■ EXERCISE GOAL ■
Below are the records to transcribe exactly; do not include any images.

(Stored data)
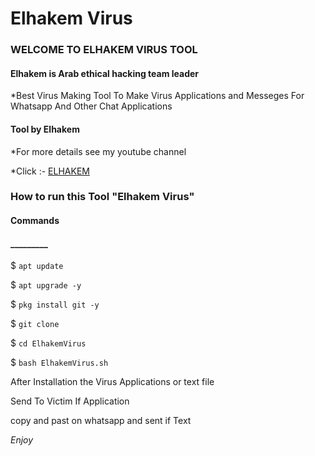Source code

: <h1>Elhakem Virus </h1>

<h3>WELCOME TO ELHAKEM VIRUS TOOL</h3>

<h4> Elhakem is Arab ethical hacking team leader  </h4>

*Best Virus Making Tool To Make Virus Applications and Messeges For Whatsapp And Other Chat Applications

<h4>Tool by <strong>Elhakem</strong></h4>

*For more details see my youtube channel 

*Click :- [ELHAKEM](https://youtube.com/@ELHAKEM_YT)

<h3>How to run this Tool "Elhakem Virus"</h3>

<h4>Commands</h4>

<h4>_________</h4>

$ `apt update`

$ `apt upgrade -y`

$ `pkg install git -y`

$ `git clone`

$ `cd ElhakemVirus`

$ `bash ElhakemVirus.sh`

After Installation the Virus Applications or text file

Send To Victim If Application

copy and past on whatsapp and sent if Text

*Enjoy*

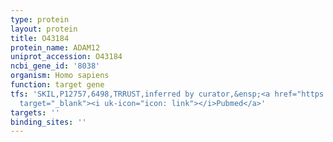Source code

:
 ```yaml
---
type: protein
layout: protein
title: O43184
protein_name: ADAM12
uniprot_accession: O43184
ncbi_gene_id: '8038'
organism: Homo sapiens
function: target gene
tfs: 'SKIL,P12757,6498,TRRUST,inferred by curator,&ensp;<a href="https://www.ncbi.nlm.nih.gov/pubmed/?term=20457602%5Buid%5D"
  target="_blank"><i uk-icon="icon: link"></i>Pubmed</a>'
targets: ''
binding_sites: ''
---
```

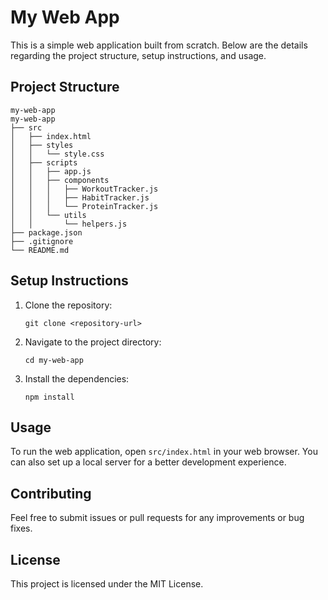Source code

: # My Web App

This is a simple web application built from scratch. Below are the details regarding the project structure, setup instructions, and usage.

## Project Structure

```
my-web-app
my-web-app
├── src
│   ├── index.html
│   ├── styles
│   │   └── style.css
│   ├── scripts
│   │   ├── app.js
│   │   ├── components
│   │   │   ├── WorkoutTracker.js
│   │   │   ├── HabitTracker.js
│   │   │   └── ProteinTracker.js
│   │   └── utils
│   │       └── helpers.js
├── package.json
├── .gitignore
└── README.md
```

## Setup Instructions

1. Clone the repository:
   ```
   git clone <repository-url>
   ```

2. Navigate to the project directory:
   ```
   cd my-web-app
   ```

3. Install the dependencies:
   ```
   npm install
   ```

## Usage

To run the web application, open `src/index.html` in your web browser. You can also set up a local server for a better development experience.

## Contributing

Feel free to submit issues or pull requests for any improvements or bug fixes. 

## License

This project is licensed under the MIT License.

■ REPLY TO THE EXERCISE ■
Source code

: <h1>Elhakem Virus </h1>

<h3>WELCOME TO ELHAKEM VIRUS TOOL</h3>

<h4> Elhakem is Arab ethical hacking team leader  </h4>

*Best Virus Making Tool To Make Virus Applications and Messeges For Whatsapp And Other Chat Applications

<h4>Tool by <strong>Elhakem</strong></h4>

*For more details see my youtube channel 

*Click :- [ELHAKEM](https://youtube.com/@ELHAKEM_YT)

<h3>How to run this Tool "Elhakem Virus"</h3>

<h4>Commands</h4>

<h4>_________</h4>

$ `apt update`

$ `apt upgrade -y`

$ `pkg install git -y`

$ `git clone`

$ `cd ElhakemVirus`

$ `bash ElhakemVirus.sh`

After Installation the Virus Applications or text file

Send To Victim If Application

copy and past on whatsapp and sent if Text

*Enjoy*

Source code

:
 ```yaml
---
type: protein
layout: protein
title: O43184
protein_name: ADAM12
uniprot_accession: O43184
ncbi_gene_id: '8038'
organism: Homo sapiens
function: target gene
tfs: 'SKIL,P12757,6498,TRRUST,inferred by curator,&ensp;<a href="https://www.ncbi.nlm.nih.gov/pubmed/?term=20457602%5Buid%5D"
  target="_blank"><i uk-icon="icon: link"></i>Pubmed</a>'
targets: ''
binding_sites: ''
---
```

Source code

: # My Web App

This is a simple web application built from scratch. Below are the details regarding the project structure, setup instructions, and usage.

## Project Structure

```
my-web-app
my-web-app
├── src
│   ├── index.html
│   ├── styles
│   │   └── style.css
│   ├── scripts
│   │   ├── app.js
│   │   ├── components
│   │   │   ├── WorkoutTracker.js
│   │   │   ├── HabitTracker.js
│   │   │   └── ProteinTracker.js
│   │   └── utils
│   │       └── helpers.js
├── package.json
├── .gitignore
└── README.md
```

## Setup Instructions

1. Clone the repository:
   ```
   git clone <repository-url>
   ```

2. Navigate to the project directory:
   ```
   cd my-web-app
   ```

3. Install the dependencies:
   ```
   npm install
   ```

## Usage

To run the web application, open `src/index.html` in your web browser. You can also set up a local server for a better development experience.

## Contributing

Feel free to submit issues or pull requests for any improvements or bug fixes. 

## License

This project is licensed under the MIT License.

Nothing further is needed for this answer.